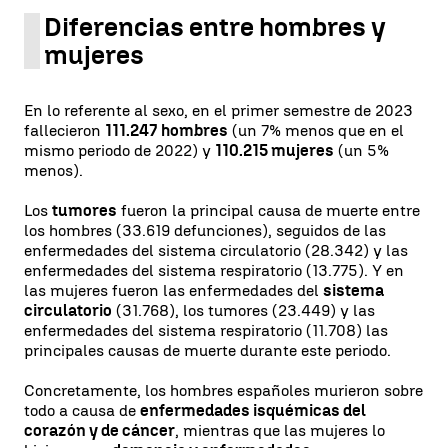
Diferencias entre hombres y
mujeres
En lo referente al sexo, en el primer semestre de 2023
fallecieron
111.247 hombres
(un 7% menos que en el
mismo periodo de 2022) y
110.215 mujeres
(un 5%
menos).
Los
tumores
fueron la principal causa de muerte entre
los hombres (33.619 defunciones), seguidos de las
enfermedades del sistema circulatorio (28.342) y las
enfermedades del sistema respiratorio (13.775). Y en
las mujeres fueron las enfermedades del
sistema
circulatorio
(31.768), los tumores (23.449) y las
enfermedades del sistema respiratorio (11.708) las
principales causas de muerte durante este periodo.
Concretamente, los hombres españoles murieron sobre
todo a causa de
enfermedades isquémicas del
corazón y de cáncer
, mientras que las mujeres lo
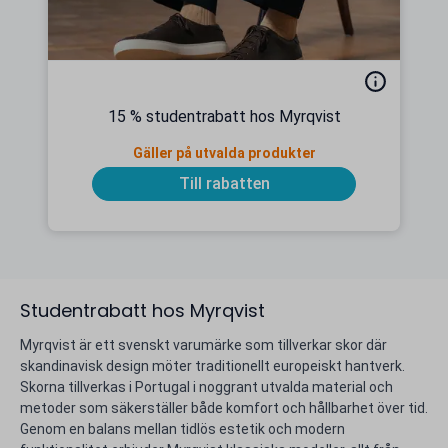
15 % studentrabatt hos Myrqvist
Gäller på utvalda produkter
Till rabatten
Studentrabatt hos Myrqvist
Myrqvist är ett svenskt varumärke som tillverkar skor där
skandinavisk design möter traditionellt europeiskt hantverk.
Skorna tillverkas i Portugal i noggrant utvalda material och
metoder som säkerställer både komfort och hållbarhet över tid.
Genom en balans mellan tidlös estetik och modern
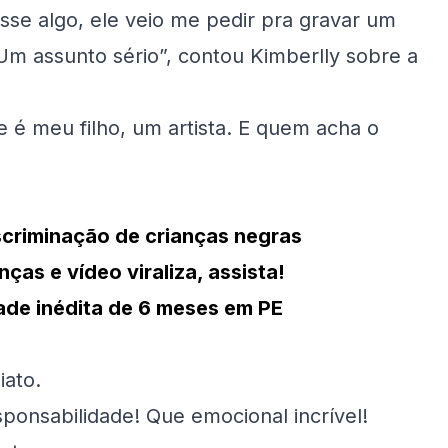
sse algo, ele veio me pedir pra gravar um
Um assunto sério”, contou Kimberlly sobre a
 é meu filho, um artista. E quem acha o
scriminação de crianças negras
ças e vídeo viraliza, assista!
ade inédita de 6 meses em PE
iato.
ponsabilidade! Que emocional incrível!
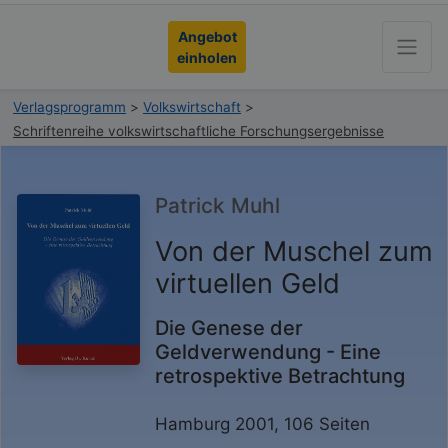
Angebot
einholen
Verlagsprogramm
>
Volkswirtschaft
>
Schriftenreihe volkswirtschaftliche Forschungsergebnisse
Patrick Muhl
Von der Muschel zum
virtuellen Geld
Die Genese der
Geldverwendung - Eine
retrospektive Betrachtung
Hamburg 2001, 106 Seiten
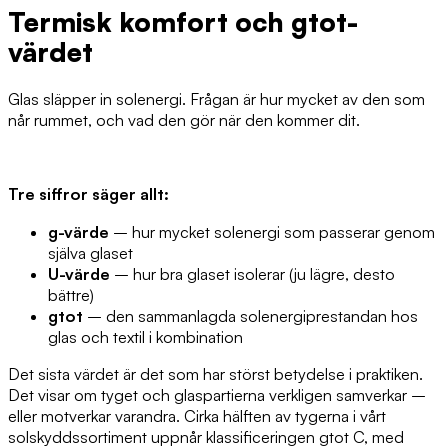
Termisk komfort och gtot-
värdet
Glas släpper in solenergi. Frågan är hur mycket av den som
når rummet, och vad den gör när den kommer dit.
Tre siffror säger allt:
g-värde
– hur mycket solenergi som passerar genom
själva glaset
U-värde
– hur bra glaset isolerar (ju lägre, desto
bättre)
gtot
– den sammanlagda solenergiprestandan hos
glas och textil i kombination
Det sista värdet är det som har störst betydelse i praktiken.
Det visar om tyget och glaspartierna verkligen samverkar –
eller motverkar varandra. Cirka hälften av tygerna i vårt
solskyddssortiment uppnår klassificeringen gtot C, med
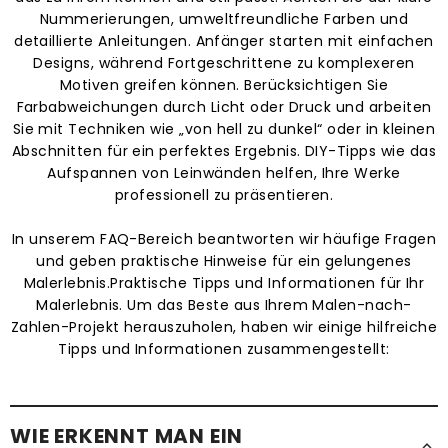
Nummerierungen, umweltfreundliche Farben und
detaillierte Anleitungen. Anfänger starten mit einfachen
Designs, während Fortgeschrittene zu komplexeren
Motiven greifen können. Berücksichtigen Sie
Farbabweichungen durch Licht oder Druck und arbeiten
Sie mit Techniken wie „von hell zu dunkel“ oder in kleinen
Abschnitten für ein perfektes Ergebnis. DIY-Tipps wie das
Aufspannen von Leinwänden helfen, Ihre Werke
professionell zu präsentieren.
In unserem FAQ-Bereich beantworten wir häufige Fragen
und geben praktische Hinweise für ein gelungenes
Malerlebnis.Praktische Tipps und Informationen für Ihr
Malerlebnis. Um das Beste aus Ihrem Malen-nach-
Zahlen-Projekt herauszuholen, haben wir einige hilfreiche
Tipps und Informationen zusammengestellt:
WIE ERKENNT MAN EIN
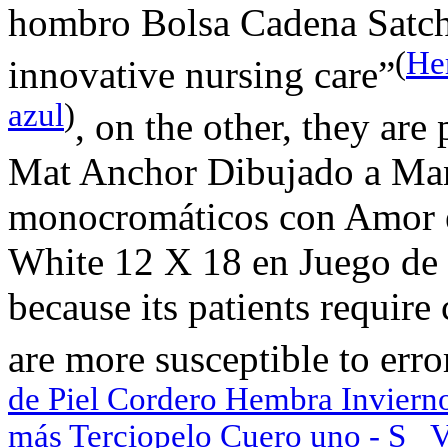
hombro Bolsa Cadena Satche
(
He
innovative nursing care”
azul
)
, on the other, they ar
Mat Anchor Dibujado a Ma
monocromáticos con Amor e
White 12 X 18 en Juego de 
because its patients require
are more susceptible to erro
de Piel Cordero Hembra Inviern
más Terciopelo Cuero uno - S_ 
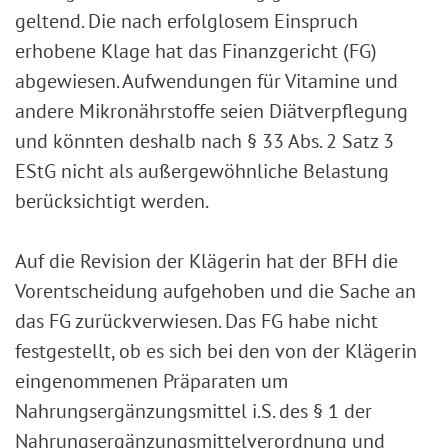
geltend. Die nach erfolglosem Einspruch
erhobene Klage hat das Finanzgericht (FG)
abgewiesen. Aufwendungen für Vitamine und
andere Mikronährstoffe seien Diätverpflegung
und könnten deshalb nach § 33 Abs. 2 Satz 3
EStG nicht als außergewöhnliche Belastung
berücksichtigt werden.
Auf die Revision der Klägerin hat der BFH die
Vorentscheidung aufgehoben und die Sache an
das FG zurückverwiesen. Das FG habe nicht
festgestellt, ob es sich bei den von der Klägerin
eingenommenen Präparaten um
Nahrungsergänzungsmittel i.S. des § 1 der
Nahrungsergänzungsmittelverordnung und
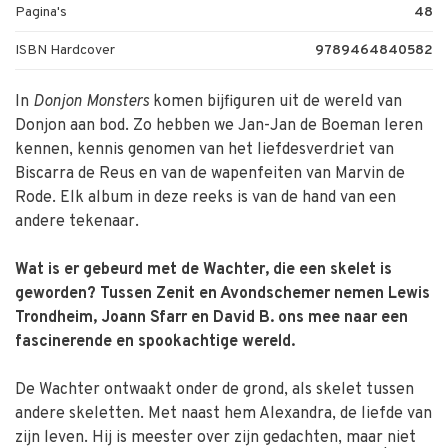
Pagina's
48
ISBN Hardcover
9789464840582
In
Donjon Monsters
komen bijfiguren uit de wereld van
Donjon aan bod. Zo hebben we Jan-Jan de Boeman leren
kennen, kennis genomen van het liefdesverdriet van
Biscarra de Reus en van de wapenfeiten van Marvin de
Rode. Elk album in deze reeks is van de hand van een
andere tekenaar.
Wat is er gebeurd met de Wachter, die een skelet is
geworden? Tussen Zenit en Avondschemer nemen Lewis
Trondheim, Joann Sfarr en David B. ons mee naar een
fascinerende en spookachtige wereld.
De Wachter ontwaakt onder de grond, als skelet tussen
andere skeletten. Met naast hem Alexandra, de liefde van
zijn leven. Hij is meester over zijn gedachten, maar niet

-.-.-

Skipping the pictures, output the entries exactly as they appear above.

Diferencias entre hombres y
mujeres
En lo referente al sexo, en el primer semestre de 2023
fallecieron
111.247 hombres
(un 7% menos que en el
mismo periodo de 2022) y
110.215 mujeres
(un 5%
menos).
Los
tumores
fueron la principal causa de muerte entre
los hombres (33.619 defunciones), seguidos de las
enfermedades del sistema circulatorio (28.342) y las
enfermedades del sistema respiratorio (13.775). Y en
las mujeres fueron las enfermedades del
sistema
circulatorio
(31.768), los tumores (23.449) y las
enfermedades del sistema respiratorio (11.708) las
principales causas de muerte durante este periodo.
Concretamente, los hombres españoles murieron sobre
todo a causa de
enfermedades isquémicas del
corazón y de cáncer
, mientras que las mujeres lo
15 % studentrabatt hos Myrqvist
Gäller på utvalda produkter
Till rabatten
Studentrabatt hos Myrqvist
Myrqvist är ett svenskt varumärke som tillverkar skor där
skandinavisk design möter traditionellt europeiskt hantverk.
Skorna tillverkas i Portugal i noggrant utvalda material och
metoder som säkerställer både komfort och hållbarhet över tid.
Genom en balans mellan tidlös estetik och modern
sse algo, ele veio me pedir pra gravar um
Um assunto sério”, contou Kimberlly sobre a
 é meu filho, um artista. E quem acha o
scriminação de crianças negras
ças e vídeo viraliza, assista!
ade inédita de 6 meses em PE
iato.
ponsabilidade! Que emocional incrível!
Angebot
einholen
Verlagsprogramm
>
Volkswirtschaft
>
Schriftenreihe volkswirtschaftliche Forschungsergebnisse
Patrick Muhl
Von der Muschel zum
virtuellen Geld
Die Genese der
Geldverwendung - Eine
retrospektive Betrachtung
Hamburg 2001, 106 Seiten
Termisk komfort och gtot-
värdet
Glas släpper in solenergi. Frågan är hur mycket av den som
når rummet, och vad den gör när den kommer dit.
Tre siffror säger allt:
g-värde
– hur mycket solenergi som passerar genom
själva glaset
U-värde
– hur bra glaset isolerar (ju lägre, desto
bättre)
gtot
– den sammanlagda solenergiprestandan hos
glas och textil i kombination
Det sista värdet är det som har störst betydelse i praktiken.
Det visar om tyget och glaspartierna verkligen samverkar –
eller motverkar varandra. Cirka hälften av tygerna i vårt
solskyddssortiment uppnår klassificeringen gtot C, med
Nummerierungen, umweltfreundliche Farben und
detaillierte Anleitungen. Anfänger starten mit einfachen
Designs, während Fortgeschrittene zu komplexeren
Motiven greifen können. Berücksichtigen Sie
Farbabweichungen durch Licht oder Druck und arbeiten
Sie mit Techniken wie „von hell zu dunkel“ oder in kleinen
Abschnitten für ein perfektes Ergebnis. DIY-Tipps wie das
Aufspannen von Leinwänden helfen, Ihre Werke
professionell zu präsentieren.
In unserem FAQ-Bereich beantworten wir häufige Fragen
und geben praktische Hinweise für ein gelungenes
Malerlebnis.Praktische Tipps und Informationen für Ihr
Malerlebnis. Um das Beste aus Ihrem Malen-nach-
Zahlen-Projekt herauszuholen, haben wir einige hilfreiche
Tipps und Informationen zusammengestellt:
WIE ERKENNT MAN EIN
hombro Bolsa Cadena Satche
(
He
innovative nursing care”
azul
)
, on the other, they ar
Mat Anchor Dibujado a Ma
monocromáticos con Amor e
White 12 X 18 en Juego de 
because its patients require
are more susceptible to erro
de Piel Cordero Hembra Inviern
más Terciopelo Cuero uno - S_ 
geltend. Die nach erfolglosem Einspruch
erhobene Klage hat das Finanzgericht (FG)
abgewiesen. Aufwendungen für Vitamine und
andere Mikronährstoffe seien Diätverpflegung
und könnten deshalb nach § 33 Abs. 2 Satz 3
EStG nicht als außergewöhnliche Belastung
berücksichtigt werden.
Auf die Revision der Klägerin hat der BFH die
Vorentscheidung aufgehoben und die Sache an
das FG zurückverwiesen. Das FG habe nicht
festgestellt, ob es sich bei den von der Klägerin
eingenommenen Präparaten um
Nahrungsergänzungsmittel i.S. des § 1 der
Nahrungsergänzungsmittelverordnung und
Pagina's
48
ISBN Hardcover
9789464840582
In
Donjon Monsters
komen bijfiguren uit de wereld van
Donjon aan bod. Zo hebben we Jan-Jan de Boeman leren
kennen, kennis genomen van het liefdesverdriet van
Biscarra de Reus en van de wapenfeiten van Marvin de
Rode. Elk album in deze reeks is van de hand van een
andere tekenaar.
Wat is er gebeurd met de Wachter, die een skelet is
geworden? Tussen Zenit en Avondschemer nemen Lewis
Trondheim, Joann Sfarr en David B. ons mee naar een
fascinerende en spookachtige wereld.
De Wachter ontwaakt onder de grond, als skelet tussen
andere skeletten. Met naast hem Alexandra, de liefde van
zijn leven. Hij is meester over zijn gedachten, maar niet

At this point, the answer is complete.